▶ [What to do]
Leave the images out and write out each entry exactly as shown.

▶ [Data supplied]
+++++

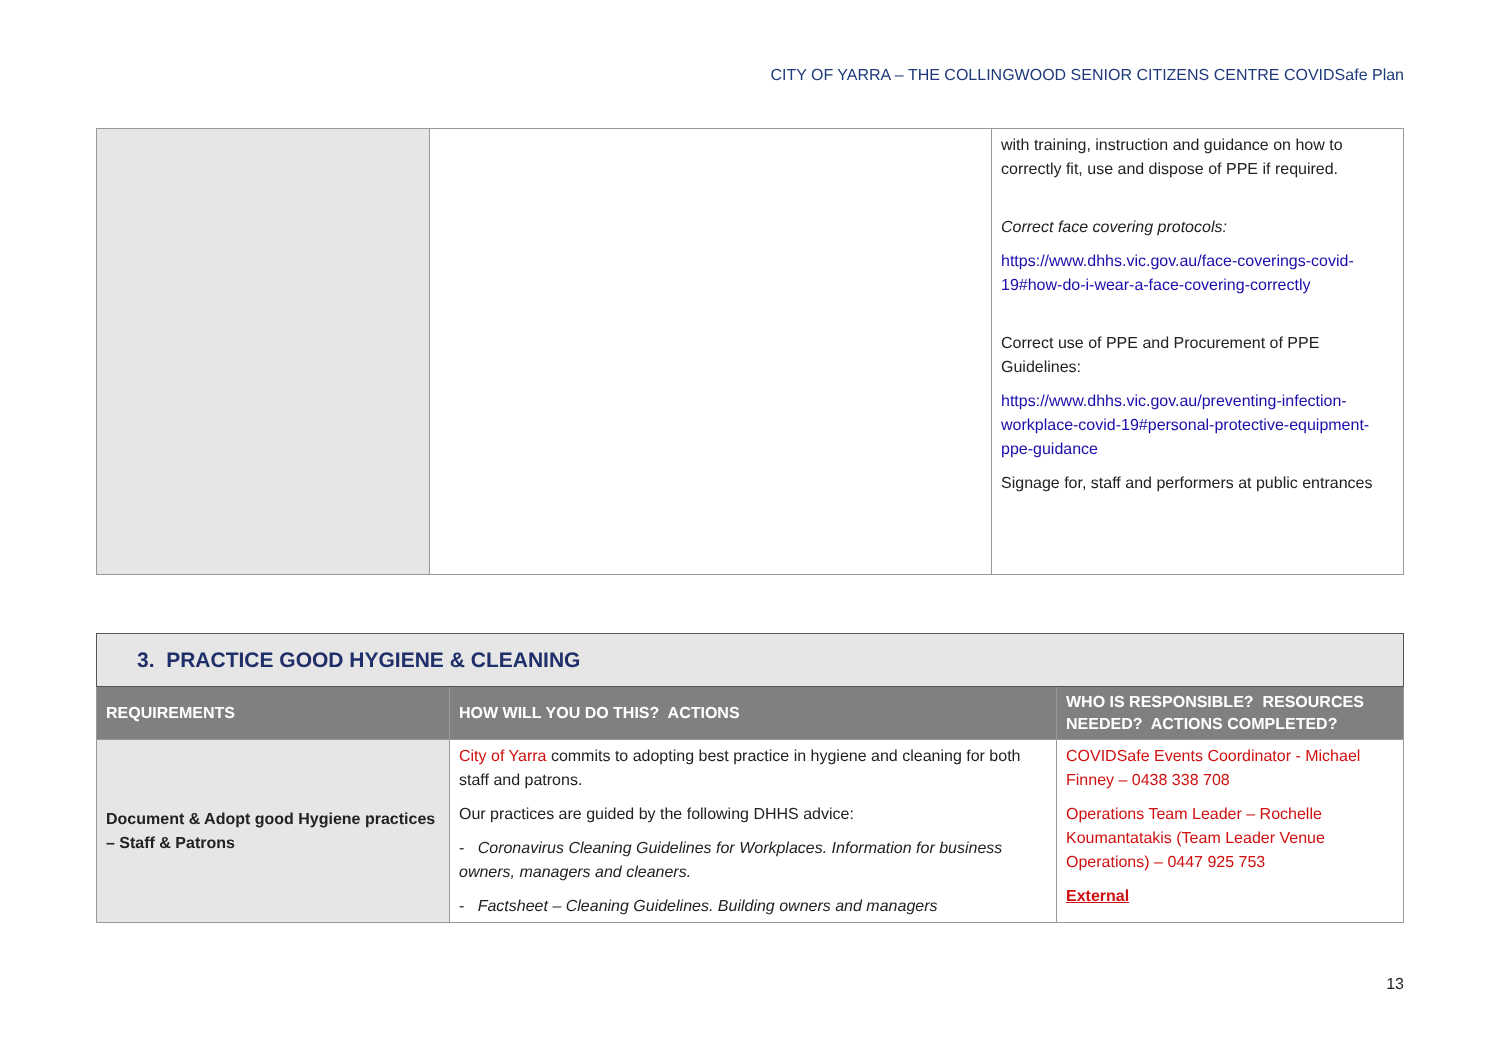CITY OF YARRA – THE COLLINGWOOD SENIOR CITIZENS CENTRE COVIDSafe Plan
| | | with training, instruction and guidance on how to correctly fit, use and dispose of PPE if required. Correct face covering protocols: https://www.dhhs.vic.gov.au/face-coverings-covid-19#how-do-i-wear-a-face-covering-correctly Correct use of PPE and Procurement of PPE Guidelines: https://www.dhhs.vic.gov.au/preventing-infection-workplace-covid-19#personal-protective-equipment-ppe-guidance Signage for, staff and performers at public entrances |
| 3. PRACTICE GOOD HYGIENE & CLEANING | | |
| REQUIREMENTS | HOW WILL YOU DO THIS? ACTIONS | WHO IS RESPONSIBLE? RESOURCES NEEDED? ACTIONS COMPLETED? |
| Document & Adopt good Hygiene practices – Staff & Patrons | City of Yarra commits to adopting best practice in hygiene and cleaning for both staff and patrons. Our practices are guided by the following DHHS advice: - Coronavirus Cleaning Guidelines for Workplaces. Information for business owners, managers and cleaners. - Factsheet – Cleaning Guidelines. Building owners and managers | COVIDSafe Events Coordinator - Michael Finney – 0438 338 708 Operations Team Leader – Rochelle Koumantatakis (Team Leader Venue Operations) – 0447 925 753 External |
13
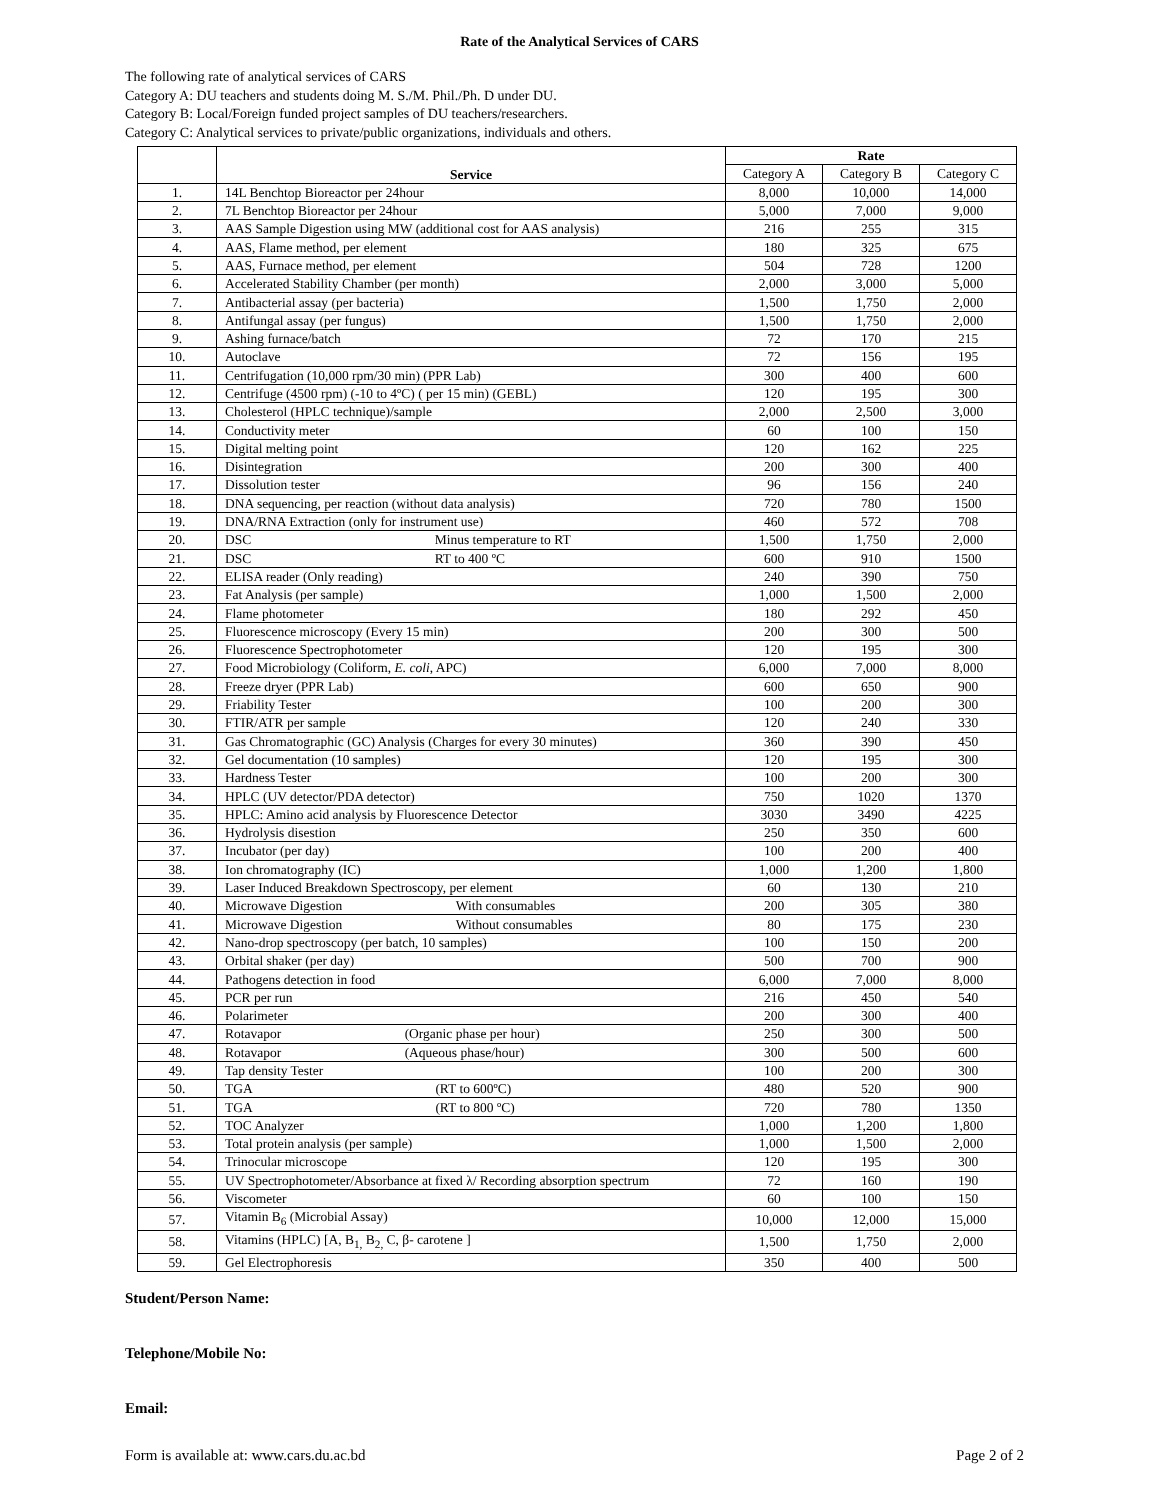Rate of the Analytical Services of CARS
The following rate of analytical services of CARS
Category A: DU teachers and students doing M. S./M. Phil./Ph. D under DU.
Category B: Local/Foreign funded project samples of DU teachers/researchers.
Category C: Analytical services to private/public organizations, individuals and others.
| | Service | Rate | | |
| --- | --- | --- | --- | --- |
| | | Category A | Category B | Category C |
| 1. | 14L Benchtop Bioreactor per 24hour | 8,000 | 10,000 | 14,000 |
| 2. | 7L Benchtop Bioreactor per 24hour | 5,000 | 7,000 | 9,000 |
| 3. | AAS Sample Digestion using MW (additional cost for AAS analysis) | 216 | 255 | 315 |
| 4. | AAS, Flame method, per element | 180 | 325 | 675 |
| 5. | AAS, Furnace method, per element | 504 | 728 | 1200 |
| 6. | Accelerated Stability Chamber (per month) | 2,000 | 3,000 | 5,000 |
| 7. | Antibacterial assay (per bacteria) | 1,500 | 1,750 | 2,000 |
| 8. | Antifungal assay (per fungus) | 1,500 | 1,750 | 2,000 |
| 9. | Ashing furnace/batch | 72 | 170 | 215 |
| 10. | Autoclave | 72 | 156 | 195 |
| 11. | Centrifugation (10,000 rpm/30 min) (PPR Lab) | 300 | 400 | 600 |
| 12. | Centrifuge (4500 rpm) (-10 to 4ºC) ( per 15 min) (GEBL) | 120 | 195 | 300 |
| 13. | Cholesterol (HPLC technique)/sample | 2,000 | 2,500 | 3,000 |
| 14. | Conductivity meter | 60 | 100 | 150 |
| 15. | Digital melting point | 120 | 162 | 225 |
| 16. | Disintegration | 200 | 300 | 400 |
| 17. | Dissolution tester | 96 | 156 | 240 |
| 18. | DNA sequencing, per reaction (without data analysis) | 720 | 780 | 1500 |
| 19. | DNA/RNA Extraction (only for instrument use) | 460 | 572 | 708 |
| 20. | DSC Minus temperature to RT | 1,500 | 1,750 | 2,000 |
| 21. | DSC RT to 400 ºC | 600 | 910 | 1500 |
| 22. | ELISA reader (Only reading) | 240 | 390 | 750 |
| 23. | Fat Analysis (per sample) | 1,000 | 1,500 | 2,000 |
| 24. | Flame photometer | 180 | 292 | 450 |
| 25. | Fluorescence microscopy (Every 15 min) | 200 | 300 | 500 |
| 26. | Fluorescence Spectrophotometer | 120 | 195 | 300 |
| 27. | Food Microbiology (Coliform, E. coli , APC) | 6,000 | 7,000 | 8,000 |
| 28. | Freeze dryer (PPR Lab) | 600 | 650 | 900 |
| 29. | Friability Tester | 100 | 200 | 300 |
| 30. | FTIR/ATR per sample | 120 | 240 | 330 |
| 31. | Gas Chromatographic (GC) Analysis (Charges for every 30 minutes) | 360 | 390 | 450 |
| 32. | Gel documentation (10 samples) | 120 | 195 | 300 |
| 33. | Hardness Tester | 100 | 200 | 300 |
| 34. | HPLC (UV detector/PDA detector) | 750 | 1020 | 1370 |
| 35. | HPLC: Amino acid analysis by Fluorescence Detector | 3030 | 3490 | 4225 |
| 36. | Hydrolysis disestion | 250 | 350 | 600 |
| 37. | Incubator (per day) | 100 | 200 | 400 |
| 38. | Ion chromatography (IC) | 1,000 | 1,200 | 1,800 |
| 39. | Laser Induced Breakdown Spectroscopy, per element | 60 | 130 | 210 |
| 40. | Microwave Digestion With consumables | 200 | 305 | 380 |
| 41. | Microwave Digestion Without consumables | 80 | 175 | 230 |
| 42. | Nano-drop spectroscopy (per batch, 10 samples) | 100 | 150 | 200 |
| 43. | Orbital shaker (per day) | 500 | 700 | 900 |
| 44. | Pathogens detection in food | 6,000 | 7,000 | 8,000 |
| 45. | PCR per run | 216 | 450 | 540 |
| 46. | Polarimeter | 200 | 300 | 400 |
| 47. | Rotavapor (Organic phase per hour) | 250 | 300 | 500 |
| 48. | Rotavapor (Aqueous phase/hour) | 300 | 500 | 600 |
| 49. | Tap density Tester | 100 | 200 | 300 |
| 50. | TGA (RT to 600ºC) | 480 | 520 | 900 |
| 51. | TGA (RT to 800 ºC) | 720 | 780 | 1350 |
| 52. | TOC Analyzer | 1,000 | 1,200 | 1,800 |
| 53. | Total protein analysis (per sample) | 1,000 | 1,500 | 2,000 |
| 54. | Trinocular microscope | 120 | 195 | 300 |
| 55. | UV Spectrophotometer/Absorbance at fixed λ/ Recording absorption spectrum | 72 | 160 | 190 |
| 56. | Viscometer | 60 | 100 | 150 |
| 57. | Vitamin B<sub>6</sub> (Microbial Assay) | 10,000 | 12,000 | 15,000 |
| 58. | Vitamins (HPLC) [A, B<sub>1,</sub> B<sub>2,</sub> C, β- carotene ] | 1,500 | 1,750 | 2,000 |
| 59. | Gel Electrophoresis | 350 | 400 | 500 |
Student/Person Name:
Telephone/Mobile No:
Email:
Form is available at: www.cars.du.ac.bd Page 2 of 2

+++++

▶ [Result]
CITY OF YARRA – THE COLLINGWOOD SENIOR CITIZENS CENTRE COVIDSafe Plan
| | | with training, instruction and guidance on how to correctly fit, use and dispose of PPE if required. Correct face covering protocols: https://www.dhhs.vic.gov.au/face-coverings-covid-19#how-do-i-wear-a-face-covering-correctly Correct use of PPE and Procurement of PPE Guidelines: https://www.dhhs.vic.gov.au/preventing-infection-workplace-covid-19#personal-protective-equipment-ppe-guidance Signage for, staff and performers at public entrances |
| 3. PRACTICE GOOD HYGIENE & CLEANING | | |
| REQUIREMENTS | HOW WILL YOU DO THIS? ACTIONS | WHO IS RESPONSIBLE? RESOURCES NEEDED? ACTIONS COMPLETED? |
| Document & Adopt good Hygiene practices – Staff & Patrons | City of Yarra commits to adopting best practice in hygiene and cleaning for both staff and patrons. Our practices are guided by the following DHHS advice: - Coronavirus Cleaning Guidelines for Workplaces. Information for business owners, managers and cleaners. - Factsheet – Cleaning Guidelines. Building owners and managers | COVIDSafe Events Coordinator - Michael Finney – 0438 338 708 Operations Team Leader – Rochelle Koumantatakis (Team Leader Venue Operations) – 0447 925 753 External |
13
Rate of the Analytical Services of CARS
The following rate of analytical services of CARS
Category A: DU teachers and students doing M. S./M. Phil./Ph. D under DU.
Category B: Local/Foreign funded project samples of DU teachers/researchers.
Category C: Analytical services to private/public organizations, individuals and others.
| | Service | Rate | | |
| --- | --- | --- | --- | --- |
| | | Category A | Category B | Category C |
| 1. | 14L Benchtop Bioreactor per 24hour | 8,000 | 10,000 | 14,000 |
| 2. | 7L Benchtop Bioreactor per 24hour | 5,000 | 7,000 | 9,000 |
| 3. | AAS Sample Digestion using MW (additional cost for AAS analysis) | 216 | 255 | 315 |
| 4. | AAS, Flame method, per element | 180 | 325 | 675 |
| 5. | AAS, Furnace method, per element | 504 | 728 | 1200 |
| 6. | Accelerated Stability Chamber (per month) | 2,000 | 3,000 | 5,000 |
| 7. | Antibacterial assay (per bacteria) | 1,500 | 1,750 | 2,000 |
| 8. | Antifungal assay (per fungus) | 1,500 | 1,750 | 2,000 |
| 9. | Ashing furnace/batch | 72 | 170 | 215 |
| 10. | Autoclave | 72 | 156 | 195 |
| 11. | Centrifugation (10,000 rpm/30 min) (PPR Lab) | 300 | 400 | 600 |
| 12. | Centrifuge (4500 rpm) (-10 to 4ºC) ( per 15 min) (GEBL) | 120 | 195 | 300 |
| 13. | Cholesterol (HPLC technique)/sample | 2,000 | 2,500 | 3,000 |
| 14. | Conductivity meter | 60 | 100 | 150 |
| 15. | Digital melting point | 120 | 162 | 225 |
| 16. | Disintegration | 200 | 300 | 400 |
| 17. | Dissolution tester | 96 | 156 | 240 |
| 18. | DNA sequencing, per reaction (without data analysis) | 720 | 780 | 1500 |
| 19. | DNA/RNA Extraction (only for instrument use) | 460 | 572 | 708 |
| 20. | DSC Minus temperature to RT | 1,500 | 1,750 | 2,000 |
| 21. | DSC RT to 400 ºC | 600 | 910 | 1500 |
| 22. | ELISA reader (Only reading) | 240 | 390 | 750 |
| 23. | Fat Analysis (per sample) | 1,000 | 1,500 | 2,000 |
| 24. | Flame photometer | 180 | 292 | 450 |
| 25. | Fluorescence microscopy (Every 15 min) | 200 | 300 | 500 |
| 26. | Fluorescence Spectrophotometer | 120 | 195 | 300 |
| 27. | Food Microbiology (Coliform, E. coli , APC) | 6,000 | 7,000 | 8,000 |
| 28. | Freeze dryer (PPR Lab) | 600 | 650 | 900 |
| 29. | Friability Tester | 100 | 200 | 300 |
| 30. | FTIR/ATR per sample | 120 | 240 | 330 |
| 31. | Gas Chromatographic (GC) Analysis (Charges for every 30 minutes) | 360 | 390 | 450 |
| 32. | Gel documentation (10 samples) | 120 | 195 | 300 |
| 33. | Hardness Tester | 100 | 200 | 300 |
| 34. | HPLC (UV detector/PDA detector) | 750 | 1020 | 1370 |
| 35. | HPLC: Amino acid analysis by Fluorescence Detector | 3030 | 3490 | 4225 |
| 36. | Hydrolysis disestion | 250 | 350 | 600 |
| 37. | Incubator (per day) | 100 | 200 | 400 |
| 38. | Ion chromatography (IC) | 1,000 | 1,200 | 1,800 |
| 39. | Laser Induced Breakdown Spectroscopy, per element | 60 | 130 | 210 |
| 40. | Microwave Digestion With consumables | 200 | 305 | 380 |
| 41. | Microwave Digestion Without consumables | 80 | 175 | 230 |
| 42. | Nano-drop spectroscopy (per batch, 10 samples) | 100 | 150 | 200 |
| 43. | Orbital shaker (per day) | 500 | 700 | 900 |
| 44. | Pathogens detection in food | 6,000 | 7,000 | 8,000 |
| 45. | PCR per run | 216 | 450 | 540 |
| 46. | Polarimeter | 200 | 300 | 400 |
| 47. | Rotavapor (Organic phase per hour) | 250 | 300 | 500 |
| 48. | Rotavapor (Aqueous phase/hour) | 300 | 500 | 600 |
| 49. | Tap density Tester | 100 | 200 | 300 |
| 50. | TGA (RT to 600ºC) | 480 | 520 | 900 |
| 51. | TGA (RT to 800 ºC) | 720 | 780 | 1350 |
| 52. | TOC Analyzer | 1,000 | 1,200 | 1,800 |
| 53. | Total protein analysis (per sample) | 1,000 | 1,500 | 2,000 |
| 54. | Trinocular microscope | 120 | 195 | 300 |
| 55. | UV Spectrophotometer/Absorbance at fixed λ/ Recording absorption spectrum | 72 | 160 | 190 |
| 56. | Viscometer | 60 | 100 | 150 |
| 57. | Vitamin B<sub>6</sub> (Microbial Assay) | 10,000 | 12,000 | 15,000 |
| 58. | Vitamins (HPLC) [A, B<sub>1,</sub> B<sub>2,</sub> C, β- carotene ] | 1,500 | 1,750 | 2,000 |
| 59. | Gel Electrophoresis | 350 | 400 | 500 |
Student/Person Name:
Telephone/Mobile No:
Email:
Form is available at: www.cars.du.ac.bd Page 2 of 2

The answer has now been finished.